Les estimations font état d’environ 30 anciens combattants allemands encore détenus dans des prisons sous l’administration kurde en Syrie.

Les gouvernements européens adoptent des approches variées sur ce dossier. Si l’Allemagne a bien rapatrié des femmes et des enfants entre 2019 et 2022, elle refuse toujours de rapatrier les hommes, les considérant comme une menace sécuritaire potentielle.

Cette position soulève un débat juridique et éthique, puisque selon plusieurs ONG de défense des droits humains, laisser ces individus dans des zones échappant à toute juridiction allemande ou européenne constitue un renoncement au principe de l’État de droit.

Autoriser leur jugement par des entités non reconnues sur le plan international, ou devant un futur gouvernement syrien dont le système judiciaire reste flou, représenterait un risque majeur en matière de justice pénale.

Avec la chute du régime de Bachar al-Assad et la formation d’un gouvernement de transition en Syrie, de nouveaux scénarios se dessinent.
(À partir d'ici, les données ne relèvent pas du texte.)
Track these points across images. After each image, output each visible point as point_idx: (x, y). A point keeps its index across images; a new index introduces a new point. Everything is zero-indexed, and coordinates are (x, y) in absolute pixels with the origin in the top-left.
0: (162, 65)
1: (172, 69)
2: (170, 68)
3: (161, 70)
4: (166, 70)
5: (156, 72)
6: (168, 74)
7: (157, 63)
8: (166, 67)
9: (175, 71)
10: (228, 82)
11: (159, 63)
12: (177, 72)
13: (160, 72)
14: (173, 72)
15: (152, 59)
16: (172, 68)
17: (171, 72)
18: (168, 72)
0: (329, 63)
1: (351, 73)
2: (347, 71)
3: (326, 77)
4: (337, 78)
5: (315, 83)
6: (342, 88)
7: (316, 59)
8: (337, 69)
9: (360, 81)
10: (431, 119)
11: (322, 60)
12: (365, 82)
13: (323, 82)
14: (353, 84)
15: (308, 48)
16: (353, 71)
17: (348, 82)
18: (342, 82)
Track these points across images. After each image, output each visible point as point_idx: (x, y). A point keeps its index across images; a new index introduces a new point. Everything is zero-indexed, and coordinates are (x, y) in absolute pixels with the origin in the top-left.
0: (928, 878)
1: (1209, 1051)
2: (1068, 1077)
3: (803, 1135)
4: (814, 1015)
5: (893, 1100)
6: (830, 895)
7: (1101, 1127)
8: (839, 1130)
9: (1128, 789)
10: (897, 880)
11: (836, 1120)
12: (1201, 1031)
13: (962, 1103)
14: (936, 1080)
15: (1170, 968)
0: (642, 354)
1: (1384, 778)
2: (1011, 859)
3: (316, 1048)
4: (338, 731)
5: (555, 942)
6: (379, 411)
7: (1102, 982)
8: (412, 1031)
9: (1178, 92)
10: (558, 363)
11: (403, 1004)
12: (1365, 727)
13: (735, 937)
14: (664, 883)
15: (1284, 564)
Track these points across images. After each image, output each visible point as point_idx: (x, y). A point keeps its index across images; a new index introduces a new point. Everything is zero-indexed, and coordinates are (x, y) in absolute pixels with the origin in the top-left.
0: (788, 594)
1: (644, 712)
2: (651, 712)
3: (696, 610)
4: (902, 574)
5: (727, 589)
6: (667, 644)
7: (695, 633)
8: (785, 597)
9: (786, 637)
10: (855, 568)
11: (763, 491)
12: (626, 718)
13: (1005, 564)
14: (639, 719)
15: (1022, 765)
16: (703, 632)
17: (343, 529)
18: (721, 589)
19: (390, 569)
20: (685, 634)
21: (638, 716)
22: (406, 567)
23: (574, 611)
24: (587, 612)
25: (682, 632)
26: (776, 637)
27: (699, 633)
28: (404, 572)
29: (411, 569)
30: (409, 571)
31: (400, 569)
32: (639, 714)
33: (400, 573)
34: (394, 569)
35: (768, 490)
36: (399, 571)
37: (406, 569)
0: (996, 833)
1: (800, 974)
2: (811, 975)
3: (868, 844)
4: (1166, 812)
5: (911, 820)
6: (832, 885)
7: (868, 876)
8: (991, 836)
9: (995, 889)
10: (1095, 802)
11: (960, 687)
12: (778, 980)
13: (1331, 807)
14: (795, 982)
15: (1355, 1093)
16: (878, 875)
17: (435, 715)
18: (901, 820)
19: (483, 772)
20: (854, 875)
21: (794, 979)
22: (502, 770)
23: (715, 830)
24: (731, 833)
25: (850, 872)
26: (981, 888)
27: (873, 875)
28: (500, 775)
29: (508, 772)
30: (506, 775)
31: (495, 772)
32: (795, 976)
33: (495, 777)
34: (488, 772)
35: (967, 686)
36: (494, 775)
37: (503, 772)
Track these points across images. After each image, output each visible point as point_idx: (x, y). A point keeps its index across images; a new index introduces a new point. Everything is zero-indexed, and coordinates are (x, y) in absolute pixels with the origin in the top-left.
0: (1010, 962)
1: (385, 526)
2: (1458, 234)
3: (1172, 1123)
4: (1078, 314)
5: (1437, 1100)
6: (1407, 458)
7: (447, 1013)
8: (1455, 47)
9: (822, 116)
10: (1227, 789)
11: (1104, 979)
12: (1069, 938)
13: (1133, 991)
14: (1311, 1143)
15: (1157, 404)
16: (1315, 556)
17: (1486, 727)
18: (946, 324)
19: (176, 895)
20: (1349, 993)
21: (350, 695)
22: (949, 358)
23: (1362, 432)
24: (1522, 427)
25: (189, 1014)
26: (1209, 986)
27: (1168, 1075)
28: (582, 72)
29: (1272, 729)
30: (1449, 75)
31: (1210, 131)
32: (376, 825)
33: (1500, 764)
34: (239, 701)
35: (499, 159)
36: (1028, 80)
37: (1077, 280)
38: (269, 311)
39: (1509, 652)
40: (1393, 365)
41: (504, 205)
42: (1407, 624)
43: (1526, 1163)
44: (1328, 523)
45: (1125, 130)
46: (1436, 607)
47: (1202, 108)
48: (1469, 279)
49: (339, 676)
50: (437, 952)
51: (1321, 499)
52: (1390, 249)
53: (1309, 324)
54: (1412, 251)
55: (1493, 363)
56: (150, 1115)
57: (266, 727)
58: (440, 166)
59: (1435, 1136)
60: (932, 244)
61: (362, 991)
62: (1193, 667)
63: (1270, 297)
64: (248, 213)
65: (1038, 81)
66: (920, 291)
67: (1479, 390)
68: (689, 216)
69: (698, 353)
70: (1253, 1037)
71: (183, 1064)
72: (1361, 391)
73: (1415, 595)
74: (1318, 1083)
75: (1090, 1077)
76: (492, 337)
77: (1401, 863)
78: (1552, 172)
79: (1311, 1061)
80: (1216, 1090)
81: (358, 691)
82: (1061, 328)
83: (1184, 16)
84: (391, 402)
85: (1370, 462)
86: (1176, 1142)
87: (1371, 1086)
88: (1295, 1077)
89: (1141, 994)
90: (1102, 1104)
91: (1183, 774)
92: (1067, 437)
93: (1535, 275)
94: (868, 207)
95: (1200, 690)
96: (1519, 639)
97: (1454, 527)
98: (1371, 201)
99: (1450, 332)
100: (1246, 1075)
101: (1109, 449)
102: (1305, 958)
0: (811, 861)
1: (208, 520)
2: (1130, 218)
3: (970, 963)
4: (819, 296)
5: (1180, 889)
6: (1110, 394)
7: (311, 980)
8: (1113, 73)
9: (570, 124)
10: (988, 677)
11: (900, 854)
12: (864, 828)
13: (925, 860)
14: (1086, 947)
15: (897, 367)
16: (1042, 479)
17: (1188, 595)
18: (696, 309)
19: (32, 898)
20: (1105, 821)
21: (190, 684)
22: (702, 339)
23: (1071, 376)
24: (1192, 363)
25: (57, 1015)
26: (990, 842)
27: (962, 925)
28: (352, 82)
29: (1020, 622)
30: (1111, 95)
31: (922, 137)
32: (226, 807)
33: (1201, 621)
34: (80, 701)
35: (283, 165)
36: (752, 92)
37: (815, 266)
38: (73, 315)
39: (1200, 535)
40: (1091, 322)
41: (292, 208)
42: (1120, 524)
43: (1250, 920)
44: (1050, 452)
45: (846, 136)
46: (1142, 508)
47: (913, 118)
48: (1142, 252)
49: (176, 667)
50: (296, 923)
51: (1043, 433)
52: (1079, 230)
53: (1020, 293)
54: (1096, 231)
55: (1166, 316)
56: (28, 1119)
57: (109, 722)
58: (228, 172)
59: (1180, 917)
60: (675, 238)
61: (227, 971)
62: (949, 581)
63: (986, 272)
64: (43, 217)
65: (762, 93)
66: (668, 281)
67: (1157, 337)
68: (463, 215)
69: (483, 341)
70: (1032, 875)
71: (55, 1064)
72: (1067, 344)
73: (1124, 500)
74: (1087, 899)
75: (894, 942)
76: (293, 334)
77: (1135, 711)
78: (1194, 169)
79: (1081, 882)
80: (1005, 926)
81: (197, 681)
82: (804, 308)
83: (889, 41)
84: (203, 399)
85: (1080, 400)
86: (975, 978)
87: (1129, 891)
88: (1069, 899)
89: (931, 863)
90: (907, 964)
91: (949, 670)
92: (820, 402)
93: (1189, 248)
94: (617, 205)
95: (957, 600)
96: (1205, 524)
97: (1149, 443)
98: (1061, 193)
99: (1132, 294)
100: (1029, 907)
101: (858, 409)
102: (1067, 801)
Le ministère allemand indique que « des négociations sont actuellement en cours entre le gouvernement de transition à Damas et l’administration kurde locale », ce qui pourrait ouvrir la voie à des procès en Syrie même.

Cette éventualité préoccupe les familles, qui réclament des garanties de la part du gouvernement allemand concernant le traitement réservé à leurs proches, ainsi que le droit de visite du Croissant-Rouge ou de juristes internationaux pour s’assurer des conditions de détention.

Des observateurs estiment que Berlin cherche à éviter les retombées politiques et juridiques complexes d’un tel dossier, dans un contexte de crispation intérieure autour des questions d’identité, de terrorisme et d’intégration. Mais ignorer le dossier des combattants étrangers pourrait avoir des conséquences politiques et sécuritaires, notamment en cas de fuite vers d’autres zones de conflit ou d’exploitation par des acteurs hostiles comme levier de pression.